When President Biden announced that the United States would be rejoining the Paris Agreement in April 2021, he set a target to reduce economy-wide greenhouse gas emissions by 50-52 percent from 2005 levels by the year 2030.
This major announcement at the federal level added to the momentum that had been building for years through state and utility renewable energy goals. In 2018, Xcel Energy’s landmark commitment to achieving 100-percent carbon-free electricity across its service territory by 2050 triggered a number of other announcements from electricity providers big and small.
Now, according to the Smart Electric Power Alliance’s Utility Carbon-Reduction Tracker, 82 percent of customer accounts in United States are served by a utility with a carbon-reduction target (or a utility owned by a parent company that has a target). In addition, 74 percent of accounts are served by a utility with a 100-percent carbon reduction goal.
On the state level, Hawaii, Washington, Minnesota, New York, California and others have been leading the way with standards to achieve 100-percent renewable energy generation. For example, Washington’s Clean Energy Transformation Act (CETA) commits the state to 100-percent clean electricity by 2045.
While there has been undeniable progress from government at all levels and electricity providers of all types, what do American consumers know about these targets? And do they support them?

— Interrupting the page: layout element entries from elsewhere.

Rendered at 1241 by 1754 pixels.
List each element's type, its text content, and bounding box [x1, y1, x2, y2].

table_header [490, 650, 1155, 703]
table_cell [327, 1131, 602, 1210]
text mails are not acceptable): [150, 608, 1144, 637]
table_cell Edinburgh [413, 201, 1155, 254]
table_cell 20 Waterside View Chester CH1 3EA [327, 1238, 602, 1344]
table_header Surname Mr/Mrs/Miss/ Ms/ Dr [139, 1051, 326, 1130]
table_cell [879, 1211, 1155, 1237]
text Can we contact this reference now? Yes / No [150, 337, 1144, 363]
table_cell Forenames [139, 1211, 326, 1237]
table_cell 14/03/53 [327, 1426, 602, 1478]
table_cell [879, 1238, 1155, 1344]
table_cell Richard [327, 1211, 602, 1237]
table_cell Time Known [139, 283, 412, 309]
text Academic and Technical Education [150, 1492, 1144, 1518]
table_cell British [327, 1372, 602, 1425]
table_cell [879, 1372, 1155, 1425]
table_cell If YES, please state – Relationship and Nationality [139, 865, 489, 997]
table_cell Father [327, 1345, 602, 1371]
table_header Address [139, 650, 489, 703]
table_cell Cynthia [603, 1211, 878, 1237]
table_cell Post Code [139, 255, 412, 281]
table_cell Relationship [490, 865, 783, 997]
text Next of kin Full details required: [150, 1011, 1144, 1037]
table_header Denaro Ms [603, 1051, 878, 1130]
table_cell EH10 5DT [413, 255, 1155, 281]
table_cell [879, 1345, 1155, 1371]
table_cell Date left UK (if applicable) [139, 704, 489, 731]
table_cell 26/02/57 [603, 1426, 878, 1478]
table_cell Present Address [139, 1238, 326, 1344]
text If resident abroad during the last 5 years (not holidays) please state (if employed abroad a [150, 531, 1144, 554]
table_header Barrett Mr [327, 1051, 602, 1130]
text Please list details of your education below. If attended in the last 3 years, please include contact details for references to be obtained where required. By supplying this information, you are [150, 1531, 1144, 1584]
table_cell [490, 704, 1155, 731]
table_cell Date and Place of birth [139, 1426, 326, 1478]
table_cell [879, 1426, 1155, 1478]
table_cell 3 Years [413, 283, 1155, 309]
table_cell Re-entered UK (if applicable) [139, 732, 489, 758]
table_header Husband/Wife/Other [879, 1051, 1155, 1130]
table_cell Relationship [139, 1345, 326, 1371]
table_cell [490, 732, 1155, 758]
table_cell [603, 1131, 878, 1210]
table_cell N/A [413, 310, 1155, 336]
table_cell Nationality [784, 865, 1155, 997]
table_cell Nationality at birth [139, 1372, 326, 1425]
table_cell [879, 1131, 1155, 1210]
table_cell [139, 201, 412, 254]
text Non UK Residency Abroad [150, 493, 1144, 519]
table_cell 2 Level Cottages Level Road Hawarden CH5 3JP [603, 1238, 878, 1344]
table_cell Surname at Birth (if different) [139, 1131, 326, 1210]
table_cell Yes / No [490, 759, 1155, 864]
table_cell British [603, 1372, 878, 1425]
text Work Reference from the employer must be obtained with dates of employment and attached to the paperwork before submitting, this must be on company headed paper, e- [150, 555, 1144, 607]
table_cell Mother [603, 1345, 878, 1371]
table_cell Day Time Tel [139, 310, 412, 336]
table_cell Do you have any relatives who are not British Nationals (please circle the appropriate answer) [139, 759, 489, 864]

To uncover Americans’ concerns with renewable energy, their awareness and support for clean energy targets, their willingness to pay more for 100-percent renewable energy and more, the Smart Energy Consumer Collaborative (SECC) recently conducted a nationwide survey of 2,000 Americans 18 or older who are responsible for making energy-related decisions at home.
This research revealed that the vast majority of Americans are not aware of any clean energy targets set by their electricity providers or government. In fact, only 16 percent stated that they were aware of a target from either entity, and just six percent stated that they were aware of a target from their provider – despite, as noted, 82 percent of Americans being served by a utility with a carbon reduction target.
While this lack of awareness certainly points to an opportunity for more consumer education from both the government and providers, there’s still some positive news. First, younger consumers (18-34 years old) are more likely to be aware of carbon reduction targets; 22 percent are aware of a renewable energy target compared to just 14 percent of consumers over 35 years old.
Secondly, when made aware of these targets, consumers are generally very supportive. Sixty percent characterized the federal government’s “80-percent renewable energy generation by 2030” target as a step in the right direction. And when it comes to the utility’s role, almost half (48 percent) of respondents expect their utility to make it a high priority to contribute to this target. An additional 32 percent would like to see their utility make it a medium priority.
Furthermore, when asked how important it is that the United States achieves 80-percent renewable energy generation by 2030, 74 percent of all consumers stated that this was either somewhat or very important to them.
However, there are some notable discrepancies between SECC’s consumer segments.
Only 27 percent of the Comfort Seekers believe that it’s very or somewhat important. These consumers – who represent just 12 percent of the population – prioritize their own comfort and generally are not interested in energy-saving programs from their electricity providers. But, in this case, as in many others in our research, there is a considerable gap between the opinions of this segment and the other four.
For example, even with the Trusting Traditionalists, a segment that’s often overwhelmed by technology and isn’t strongly motivated by the environmental benefits of utility programs, there’s significant support for the 80-percent renewables target; 71 percent of consumers in this segment believe it’s very or somewhat important to achieve this goal.
When we look at the three remaining segments that have stronger environmental values – the Green Pioneers, Simply Sustainable and Connected Pragmatists – we see that 88, 82 and 79 percent, respectively, believe that it’s somewhat or very important the United States achieves the target of 80-percent renewable energy generation by 2030.
While there has been considerable progress in developing a cleaner energy industry in recent years, our research shows that consumers have largely been left in the dark on these efforts. However, as they are largely supportive of these goals, with the right education and outreach, many Americans are likely to be active participants in the clean energy transition.